DATASET RECORDS: Begin

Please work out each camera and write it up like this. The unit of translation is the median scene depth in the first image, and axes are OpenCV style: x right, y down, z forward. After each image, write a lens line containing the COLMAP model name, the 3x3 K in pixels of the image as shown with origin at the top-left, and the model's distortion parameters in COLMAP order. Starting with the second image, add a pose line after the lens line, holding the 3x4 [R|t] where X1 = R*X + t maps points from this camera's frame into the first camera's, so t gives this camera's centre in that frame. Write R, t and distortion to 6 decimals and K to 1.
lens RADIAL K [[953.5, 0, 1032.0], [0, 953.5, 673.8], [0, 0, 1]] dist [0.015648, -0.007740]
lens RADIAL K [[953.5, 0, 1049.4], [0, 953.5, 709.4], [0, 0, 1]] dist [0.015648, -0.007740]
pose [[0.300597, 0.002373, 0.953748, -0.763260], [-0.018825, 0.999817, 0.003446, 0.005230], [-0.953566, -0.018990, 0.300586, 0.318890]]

DATASET RECORDS: End
DATASET RECORDS: Begin

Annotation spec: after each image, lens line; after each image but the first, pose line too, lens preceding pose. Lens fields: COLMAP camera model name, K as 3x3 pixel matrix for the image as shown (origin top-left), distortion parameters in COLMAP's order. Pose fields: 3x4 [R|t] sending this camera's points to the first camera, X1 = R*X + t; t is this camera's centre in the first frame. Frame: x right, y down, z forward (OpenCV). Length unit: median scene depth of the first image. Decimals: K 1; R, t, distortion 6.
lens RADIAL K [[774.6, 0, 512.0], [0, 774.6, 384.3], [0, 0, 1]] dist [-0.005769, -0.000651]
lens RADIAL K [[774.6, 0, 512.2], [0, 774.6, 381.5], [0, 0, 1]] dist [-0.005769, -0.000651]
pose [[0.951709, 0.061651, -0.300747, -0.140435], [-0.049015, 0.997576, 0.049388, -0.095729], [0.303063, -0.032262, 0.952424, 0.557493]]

DATASET RECORDS: End

# [WORK INSTRUCTION]
Pick out every line in the material above that contains the word "shown", and copy each of those lines.

# [RESULT OF THIS EXERCISE]
Please work out each camera and write it up like this. The unit of translation is the median scene depth in the first image, and axes are OpenCV style: x right, y down, z forward. After each image, write a lens line containing the COLMAP model name, the 3x3 K in pixels of the image as shown with origin at the top-left, and the model's distortion parameters in COLMAP order. Starting with the second image, add a pose line after the lens line, holding the 3x4 [R|t] where X1 = R*X + t maps points from this camera's frame into the first camera's, so t gives this camera's centre in that frame. Write R, t and distortion to 6 decimals and K to 1.
Annotation spec: after each image, lens line; after each image but the first, pose line too, lens preceding pose. Lens fields: COLMAP camera model name, K as 3x3 pixel matrix for the image as shown (origin top-left), distortion parameters in COLMAP's order. Pose fields: 3x4 [R|t] sending this camera's points to the first camera, X1 = R*X + t; t is this camera's centre in the first frame. Frame: x right, y down, z forward (OpenCV). Length unit: median scene depth of the first image. Decimals: K 1; R, t, distortion 6.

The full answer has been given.